Watch: Bishop Boyea's Seven Days after Christmas | January 1 | Mary, The Mother of God


Watch: Bishop Boyea’s Seven Days after Christmas | January 1 | Mary, The Mother of God

Today is the Solemnity of Mary, Mother of God. Happy feast day! Happy New Year! Today’s feast celebrates Mary’s motherhood of Jesus Christ who was both true God and true man. It was at the First Council of Ephesus in AD. 431 that the Church dogmatically declared Mary to be Θεοτόκος (Theotokos), a Greek term meaning “Bearer of God”. Here is Bishop Earl Boyea’s reflection upon the significance of all that to us today:

“And the Word became flesh and made his dwelling among us” (John 1:14). The second person of the Blessed Trinity took on flesh, flesh from Mary who bore him in her womb. She was his mother, he was both man and God, and so she is the Mother of this Man-God. What a great way to end these seven days after Christmas. We are reminded yet again of the great gift given us in Jesus Christ. Because of that gift we honor Mary, his mother.”
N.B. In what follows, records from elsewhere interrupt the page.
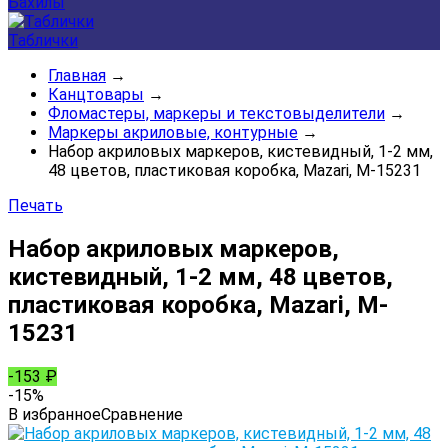
Бахилы
Таблички
Главная
→
Канцтовары
→
Фломастеры, маркеры и текстовыделители
→
Маркеры акриловые, контурные
→
Набор акриловых маркеров, кистевидный, 1-2 мм,
48 цветов, пластиковая коробка, Mazari, M-15231
Печать
Набор акриловых маркеров,
кистевидный, 1-2 мм, 48 цветов,
пластиковая коробка, Mazari, M-
15231
-153
₽
-15%
В избранное
Сравнение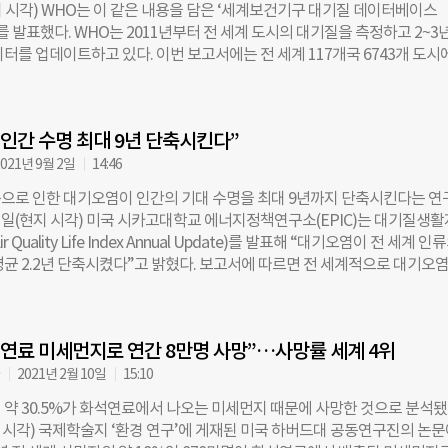
지 시각) WHO는 이 같은 내용을 담은 ‘세계보건기구 대기질 데이터베이스
들 수 있다”고 설명했다. 대기정체는 공기를 이동·확산하는 바람이 미약한 
서를 발표했다. WHO는 2011년부터 전 세계 도시의 대기질을 측정하고 2~3
철 고농도 미세먼지 현상의 주요 원인이다. 온난화가 심해지면 한반도 주변 
터를 업데이트하고 있다. 이번 보고서에는 전 세계 117개국 6743개 도시
서 상·하층 바람이 약해진다. 한반도 전역의 공기도 원활하게 흐르지 못하
분석 결과가 담겼다. WHO는 세계 인구의 99%가 초미세먼지, 미세먼지, 
이때 생성된 미세먼지는 확산하지 못하고 대기 중에 그대로 축적된다. 대기
오염된 공기로 숨 쉬고 있다고 밝혔다. 이는 직전 조사인 2018년 92% 대
여도 고농도 미세먼지현상이 발생할 가능성은 더 커진다. 실제로 2001~20
수치다. 이번 조사에서는 초미세먼지(PM2.5)와 미세먼지(PM10)에 더해 
서울에서 대기정체가 나타난 날의 약 80%에 ‘나쁨’ 이상 수준의 고농도 
 인간 수명 최대 9년 단축시킨다”
 오염 정도를 처음으로 측정했다. 이산화질소는 주로 자동차 배기가스로 
했다. 최지은 더나은미래 기자 bloomy@chosun.com
지역에서 가장 흔하게 발생하는 대기오염 물질이다. WHO는 이산화질소에 
021년 9월 2일
14:46
호흡기질환과 기침, 호흡곤란 등의 증상을 겪을 수 있고 설명했다. 현재 W
으로 인한 대기오염이 인간의 기대 수명을 최대 9년까지 단축시킨다는 연
라인은 미세먼지의 경우 연간 평균 15㎍/㎥, 초미세먼지 연간 평균 5㎍/㎥
 1일(현지 시각) 미국 시카고대학교 에너지정책연구소(EPIC)는 대기질생
 평균 10㎍/㎥를 유지하도록 권고하고 있다. 대기질은 소득 수준이 낮은 
 Quality Life Index Annual Update)를 발표해 “대기오염이 전 세계 인
빴다. 고소득 국가에서 WHO의 초미세먼지·미세먼지 가이드라인 권고 수
평균 2.2년 단축시켰다”고 밝혔다. 보고서에 따르면 전 세계적으로 대기오염
 비율은 17%인 반면 중·저소득 국가에서 권고 수준을 준수한 곳은 1%에
한 인도는 평균 5.9년의 수명이 단축됐다. 특히, 약 4억8000만명이 거주
 보면 동남아시아, 지중해 동부, 아프리카, 서태평양 지역 도시에서 권고 수
 지역은 다른 곳에 비해 10배 이상 대기오염 정도가 심해 이 지역에 거주
3%보다 낮았다. 세계기상기구(WMO)는 지난해 9월 ‘대기 질과 기후 회보
9년까지 수명이 줄 수 있다고 전망했다. 이어 방글라데시는 평균 5.4년, 네
9년 전 세계에서 지역 대기오염으로 인해 조기 사망한 사람이 450만명으로 
석연료 미세먼지로 연간 8만명 사망”…사망률 세계 4위
3.9년, 싱가포르 3.8년 등이 뒤를 이었다. 한국은 평균 1.3년 수명이 줄었다.
 이는 1990년 230만 명 대비 두배 가까이 증가한
2013년부터 대기오염에 대한 적극적인 대처로 8년 전에 비해 미세먼지 발
자
2021년 2월 10일
15:10
평균 기대 수명이 1.5년 증가했다. 유럽도 대기오염 정도가 20년 전에 비해 2
 약 30.5%가 화석연료에서 나오는 미세먼지 때문에 사망한 것으로 분석됐
대 수명이 4개월 늘어났다. 대기오염에 따른 수명 단축은 세계보건기구(WH
지 시각) 국제학술지 ‘환경 연구’에 게재된 미국 하버드대 공동연구진의 논
 기준을 바탕으로 계산됐다. WHO는 초미세먼지를 10㎍/㎥ 아래로 유지하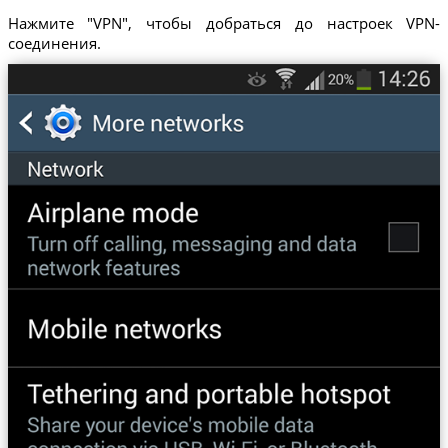
Нажмите "VPN", чтобы добраться до настроек VPN-
соединения.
“There was a heresy in the 400’s called Nestorianism which claimed that Mary was only the Mother of Jesus but not the Mother of God. This heresy attempted to separate the human nature of Jesus from his divine nature, ignoring that Jesus was a single person, not two people. Mary gave birth to that person, Jesus Christ. So it was that the Ecumenical Council of Ephesus in 431 AD settled the matter. Obviously, Mary is not the source of God, but she did give birth to Jesus, the Son of God, and so she is rightly called Mother of God.”

“Once, when Jesus was speaking to the crowds, family members showed up wanting to speak with him. Jesus said, “For whoever does the will of my heavenly Father is my brother, and sister, and mother” (Matthew 12:50). Mary’s great claim to fame is her “Fiat,” her “Yes,” to the will of the Father, a yes which endured her whole life. She always did the will of the Father. Sisters and brothers, as we bring this Christmas week to a close, let us remember that it is not in merely looking upon a Creche or enjoying some carols or thinking about the birth of this child in Bethlehem which is important. Rather, it is our day in and day out adherence to Jesus, through thick and thin, our faithful fulfilling of the Father’s will in our lives which will bring light to the darkness of our world and lead us into everlasting life.”